A reverse quantitative isoperimetric type inequality for the Dirichlet Laplacian

TL;DR

This paper establishes a stability inequality linking the first Dirichlet eigenvalue of a convex set to its perimeter, providing a quantitative measure of how geometric deviations affect spectral properties.

Contribution

It proves a reverse isoperimetric inequality for the Dirichlet Laplacian, relating eigenvalue differences to perimeter differences with a quadratic dependence.

Findings

Proves a lower bound for eigenvalue differences in terms of perimeter differences.

Provides a sharp estimate of Fraenkel asymmetry based on perimeter.

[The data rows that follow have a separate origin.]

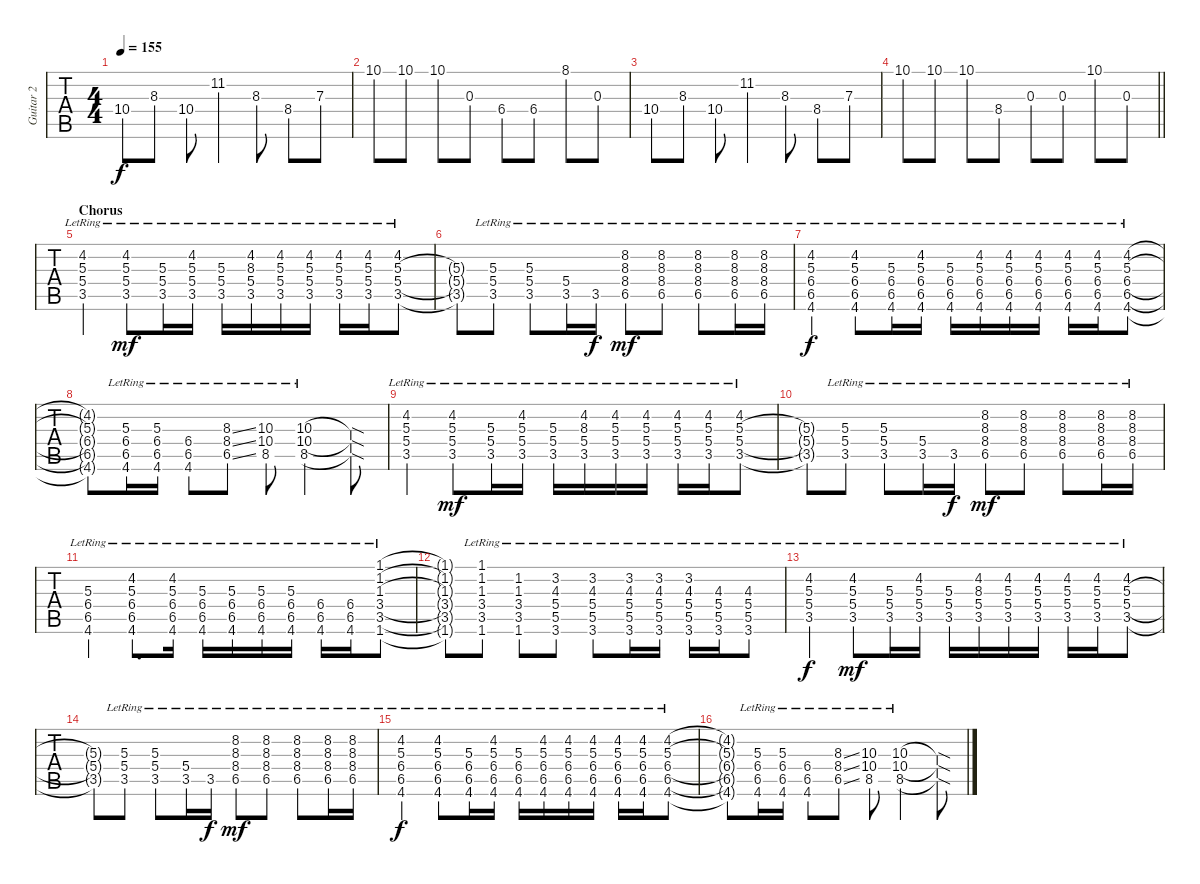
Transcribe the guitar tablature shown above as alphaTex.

\track ("Guitar 2" "Guitar 2") {instrument distortionguitar}
\staff {tabs}
\tuning (E4 B3 G3 D3 A2 E2) {hide}
\ts (4 4)
\tempo 155
\clef g2
\ks eb
10.4.8{dy f} 8.3.8 10.4.8 11.2.4 8.3.8 8.4.8 7.3.8 |
10.1.8 10.1.8 10.1.8 0.3.8 6.4.8 6.4.8 8.1.8 0.3.8 |
10.4.8 8.3.8 10.4.8 11.2.4 8.3.8 8.4.8 7.3.8 |
\barLineRight lightlight
10.1.8 10.1.8 10.1.8 8.4.8 0.3.8 0.3.8 10.1.8 0.3.8 |
\section ("" "Chorus")
(4.2{lr} 5.3{lr} 5.4{lr} 3.5{lr}).4{instrument distortionguitar} (4.2{lr} 5.3{lr} 5.4{lr} 3.5{lr}).8{dy mf} (5.3{lr} 5.4{lr} 3.5{lr}).16 (4.2{lr} 5.3{lr} 5.4{lr} 3.5{lr}).16 (5.3{lr} 5.4{lr} 3.5{lr}).16 (4.2{lr} 8.3{lr} 5.4{lr} 3.5{lr}).16 (4.2{lr} 5.3{lr} 5.4{lr} 3.5{lr}).16 (4.2{lr} 5.3{lr} 5.4{lr} 3.5{lr}).16 (4.2{lr} 5.3{lr} 5.4{lr} 3.5{lr}).16 (4.2{lr} 5.3{lr} 5.4{lr} 3.5{lr}).16 (4.2{lr} 5.3{lr} 5.4{lr} 3.5{lr}).8 |
(5.3{t} 5.4{t} 3.5{t}).8 (5.3{lr} 5.4{lr} 3.5{lr}).8 (5.3{lr} 5.4{lr} 3.5{lr}).8 (5.4{lr} 3.5{lr}).16 3.5{lr}.16{dy f} (8.2{lr} 8.3{lr} 8.4{lr} 6.5{lr}).8{dy mf} (8.2{lr} 8.3{lr} 8.4{lr} 6.5{lr}).8 (8.2{lr} 8.3{lr} 8.4{lr} 6.5{lr}).8 (8.2{lr} 8.3{lr} 8.4{lr} 6.5{lr}).16 (8.2{lr} 8.3{lr} 8.4{lr} 6.5{lr}).16 |
(4.2{lr} 5.3{lr} 6.4{lr} 6.5{lr} 4.6{lr}).4{dy f} (4.2{lr} 5.3{lr} 6.4{lr} 6.5{lr} 4.6{lr}).8 (5.3{lr} 6.4{lr} 6.5{lr} 4.6{lr}).16 (4.2{lr} 5.3{lr} 6.4{lr} 6.5{lr} 4.6{lr}).16 (5.3{lr} 6.4{lr} 6.5{lr} 4.6{lr}).16 (4.2{lr} 5.3{lr} 6.4{lr} 6.5{lr} 4.6{lr}).16 (4.2{lr} 5.3{lr} 6.4{lr} 6.5{lr} 4.6{lr}).16 (4.2{lr} 5.3{lr} 6.4{lr} 6.5{lr} 4.6{lr}).16 (4.2{lr} 5.3{lr} 6.4{lr} 6.5{lr} 4.6{lr}).16 (4.2{lr} 5.3{lr} 6.4{lr} 6.5{lr} 4.6{lr}).16 (4.2{lr} 5.3{lr} 6.4{lr} 6.5{lr} 4.6{lr}).8 |
(4.2{t} 5.3{t} 6.4{t} 6.5{t} 4.6{t}).8 (5.3{lr} 6.4{lr} 6.5{lr} 4.6{lr}).16 (5.3{lr} 6.4{lr} 6.5{lr} 4.6{lr}).16 (6.4{lr} 6.5{lr} 4.6{lr}).8 (8.3{ss lr} 8.4{ss lr} 6.5{ss lr}).8 (10.3{lr} 10.4{lr} 8.5{lr}).8 (10.3{lr} 10.4{lr} 8.5{lr}).4 (10.3{sod t} 10.4{sod t} 8.5{sod t}).8 |
(4.2{lr} 5.3{lr} 5.4{lr} 3.5{lr}).4 (4.2{lr} 5.3{lr} 5.4{lr} 3.5{lr}).8{dy mf} (5.3{lr} 5.4{lr} 3.5{lr}).16 (4.2{lr} 5.3{lr} 5.4{lr} 3.5{lr}).16 (5.3{lr} 5.4{lr} 3.5{lr}).16 (4.2{lr} 8.3{lr} 5.4{lr} 3.5{lr}).16 (4.2{lr} 5.3{lr} 5.4{lr} 3.5{lr}).16 (4.2{lr} 5.3{lr} 5.4{lr} 3.5{lr}).16 (4.2{lr} 5.3{lr} 5.4{lr} 3.5{lr}).16 (4.2{lr} 5.3{lr} 5.4{lr} 3.5{lr}).16 (4.2{lr} 5.3{lr} 5.4{lr} 3.5{lr}).8 |
(5.3{t} 5.4{t} 3.5{t}).8 (5.3 5.4{lr} 3.5{lr}).8 (5.3 5.4{lr} 3.5{lr}).8 (5.4 3.5{lr}).16 3.5{lr}.16{dy f} (8.2{lr} 8.3{lr} 8.4{lr} 6.5{lr}).8{dy mf} (8.2{lr} 8.3{lr} 8.4{lr} 6.5{lr}).8 (8.2{lr} 8.3{lr} 8.4{lr} 6.5{lr}).8 (8.2 8.3 8.4 6.5{lr}).16 (8.2 8.3 8.4 6.5{lr}).16 |
(5.3{lr} 6.4{lr} 6.5{lr} 4.6{lr}).4 (4.2{lr} 5.3{lr} 6.4{lr} 6.5{lr} 4.6{lr}).8{d} (4.2{lr} 5.3{lr} 6.4{lr} 6.5{lr} 4.6{lr}).16 (5.3{lr} 6.4{lr} 6.5{lr} 4.6{lr}).16 (5.3{lr} 6.4{lr} 6.5{lr} 4.6{lr}).16 (5.3{lr} 6.4{lr} 6.5{lr} 4.6{lr}).16 (5.3{lr} 6.4{lr} 6.5{lr} 4.6{lr}).16 (6.4{lr} 6.5{lr} 4.6{lr}).16 (6.4{lr} 6.5{lr} 4.6{lr}).16 (1.1{lr} 1.2{lr} 1.3{lr} 3.4{lr} 3.5{lr} 1.6{lr}).8 |
(1.1{t} 1.2{t} 1.3{t} 3.4{t} 3.5{t} 1.6{t}).8 (1.1{lr} 1.2{lr} 1.3{lr} 3.4{lr} 3.5{lr} 1.6{lr}).8 (1.2 1.3 3.4 3.5{lr} 1.6{lr}).8 (3.2 4.3 5.4 5.5{lr} 3.6{lr}).8 (3.2{lr} 4.3{lr} 5.4{lr} 5.5{lr} 3.6{lr}).8 (3.2{lr} 4.3{lr} 5.4{lr} 5.5{lr} 3.6{lr}).16 (3.2{lr} 4.3{lr} 5.4{lr} 5.5{lr} 3.6{lr}).16 (3.2{lr} 4.3{lr} 5.4{lr} 5.5{lr} 3.6{lr}).16 (4.3 5.4 5.5{lr} 3.6{lr}).16 (4.3 5.4 5.5{lr} 3.6{lr}).8 |
(4.2{lr} 5.3{lr} 5.4{lr} 3.5{lr}).4{dy f} (4.2{lr} 5.3{lr} 5.4{lr} 3.5{lr}).8{dy mf} (5.3{lr} 5.4{lr} 3.5{lr}).16 (4.2{lr} 5.3{lr} 5.4{lr} 3.5{lr}).16 (5.3{lr} 5.4{lr} 3.5{lr}).16 (4.2{lr} 8.3{lr} 5.4{lr} 3.5{lr}).16 (4.2{lr} 5.3{lr} 5.4{lr} 3.5{lr}).16 (4.2{lr} 5.3{lr} 5.4{lr} 3.5{lr}).16 (4.2{lr} 5.3{lr} 5.4{lr} 3.5{lr}).16 (4.2{lr} 5.3{lr} 5.4{lr} 3.5{lr}).16 (4.2{lr} 5.3{lr} 5.4{lr} 3.5{lr}).8 |
(5.3{t} 5.4{t} 3.5{t}).8 (5.3{lr} 5.4{lr} 3.5{lr}).8 (5.3{lr} 5.4{lr} 3.5{lr}).8 (5.4{lr} 3.5{lr}).16 3.5{lr}.16{dy f} (8.2{lr} 8.3{lr} 8.4{lr} 6.5{lr}).8{dy mf} (8.2{lr} 8.3{lr} 8.4{lr} 6.5{lr}).8 (8.2{lr} 8.3{lr} 8.4{lr} 6.5{lr}).8 (8.2{lr} 8.3{lr} 8.4{lr} 6.5{lr}).16 (8.2{lr} 8.3{lr} 8.4{lr} 6.5{lr}).16 |
(4.2{lr} 5.3{lr} 6.4{lr} 6.5{lr} 4.6{lr}).4{dy f} (4.2{lr} 5.3{lr} 6.4{lr} 6.5{lr} 4.6{lr}).8 (5.3{lr} 6.4{lr} 6.5{lr} 4.6{lr}).16 (4.2{lr} 5.3{lr} 6.4{lr} 6.5{lr} 4.6{lr}).16 (5.3{lr} 6.4{lr} 6.5{lr} 4.6{lr}).16 (4.2{lr} 5.3{lr} 6.4{lr} 6.5{lr} 4.6{lr}).16 (4.2{lr} 5.3{lr} 6.4{lr} 6.5{lr} 4.6{lr}).16 (4.2{lr} 5.3{lr} 6.4{lr} 6.5{lr} 4.6{lr}).16 (4.2{lr} 5.3{lr} 6.4{lr} 6.5{lr} 4.6{lr}).16 (4.2{lr} 5.3{lr} 6.4{lr} 6.5{lr} 4.6{lr}).16 (4.2{lr} 5.3{lr} 6.4{lr} 6.5{lr} 4.6{lr}).8 |
(4.2{t} 5.3{t} 6.4{t} 6.5{t} 4.6{t}).8 (5.3{lr} 6.4{lr} 6.5{lr} 4.6{lr}).16 (5.3{lr} 6.4{lr} 6.5{lr} 4.6{lr}).16 (6.4{lr} 6.5{lr} 4.6{lr}).8 (8.3{ss lr} 8.4{ss lr} 6.5{ss lr}).8 (10.3{lr} 10.4{lr} 8.5{lr}).8 (10.3{lr} 10.4{lr} 8.5{lr}).4 (10.3{sod t} 10.4{sod t} 8.5{sod t}).8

Establishes a constant depending only on the dimension for the inequality.

Abstract

A stability result in terms of the perimeter is obtained for the first Dirichlet eigenvalue of the Laplacian operator. In particular, we prove that, once we fix the dimension $n\geq2$, there exists a constant $c>0$, depending only on $n$, such that, for every $\Omega\subset\mathbb{R}^n$ open, bounded and convex set with volume equal to the volume of a ball $B$ with radius $1$, it holds \begin{equation*} \lambda_1(\Omega)-\lambda_1(B)\geq c\left(P(\Omega)-P(B) \right)^{2}, \end{equation*} where by $\lambda_1(\cdot)$ we denote the first Dirichlet eigenvalue of a set and by $P(\cdot)$ its perimeter. The hearth of the present paper is a sharp estimate of the Fraenkel asymmetry in terms of the perimeter.